• [What to produce] Everything from the first line of the material below through the line containing "index dip: (558, 219)" must be retyped exactly, and nothing past it.

** Records provided follows **

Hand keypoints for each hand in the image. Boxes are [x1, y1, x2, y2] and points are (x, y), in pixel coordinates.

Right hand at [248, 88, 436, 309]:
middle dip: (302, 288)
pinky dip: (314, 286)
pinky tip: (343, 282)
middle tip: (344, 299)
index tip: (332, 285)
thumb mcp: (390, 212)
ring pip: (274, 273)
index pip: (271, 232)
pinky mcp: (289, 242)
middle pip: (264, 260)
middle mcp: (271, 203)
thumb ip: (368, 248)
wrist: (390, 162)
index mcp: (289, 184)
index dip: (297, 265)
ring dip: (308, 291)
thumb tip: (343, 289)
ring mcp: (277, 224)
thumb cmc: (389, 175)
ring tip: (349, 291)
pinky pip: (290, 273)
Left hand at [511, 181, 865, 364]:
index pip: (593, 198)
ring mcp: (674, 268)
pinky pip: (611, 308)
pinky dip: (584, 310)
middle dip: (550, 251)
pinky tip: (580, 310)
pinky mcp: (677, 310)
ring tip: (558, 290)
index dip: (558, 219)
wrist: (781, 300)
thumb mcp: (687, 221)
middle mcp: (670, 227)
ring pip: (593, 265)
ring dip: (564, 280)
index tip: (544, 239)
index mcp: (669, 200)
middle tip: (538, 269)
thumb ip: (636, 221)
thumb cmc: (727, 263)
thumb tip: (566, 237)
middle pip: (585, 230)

** End of Records provided **

• [Exercise solution]
Hand keypoints for each hand in the image. Boxes are [x1, y1, x2, y2] and points are (x, y), in pixel coordinates.

Right hand at [248, 88, 436, 309]:
middle dip: (302, 288)
pinky dip: (314, 286)
pinky tip: (343, 282)
middle tip: (344, 299)
index tip: (332, 285)
thumb mcp: (390, 212)
ring pip: (274, 273)
index pip: (271, 232)
pinky mcp: (289, 242)
middle pip: (264, 260)
middle mcp: (271, 203)
thumb ip: (368, 248)
wrist: (390, 162)
index mcp: (289, 184)
index dip: (297, 265)
ring dip: (308, 291)
thumb tip: (343, 289)
ring mcp: (277, 224)
thumb cmc: (389, 175)
ring tip: (349, 291)
pinky pip: (290, 273)
Left hand at [511, 181, 865, 364]:
index pip: (593, 198)
ring mcp: (674, 268)
pinky pip: (611, 308)
pinky dip: (584, 310)
middle dip: (550, 251)
pinky tip: (580, 310)
pinky mcp: (677, 310)
ring tip: (558, 290)
index dip: (558, 219)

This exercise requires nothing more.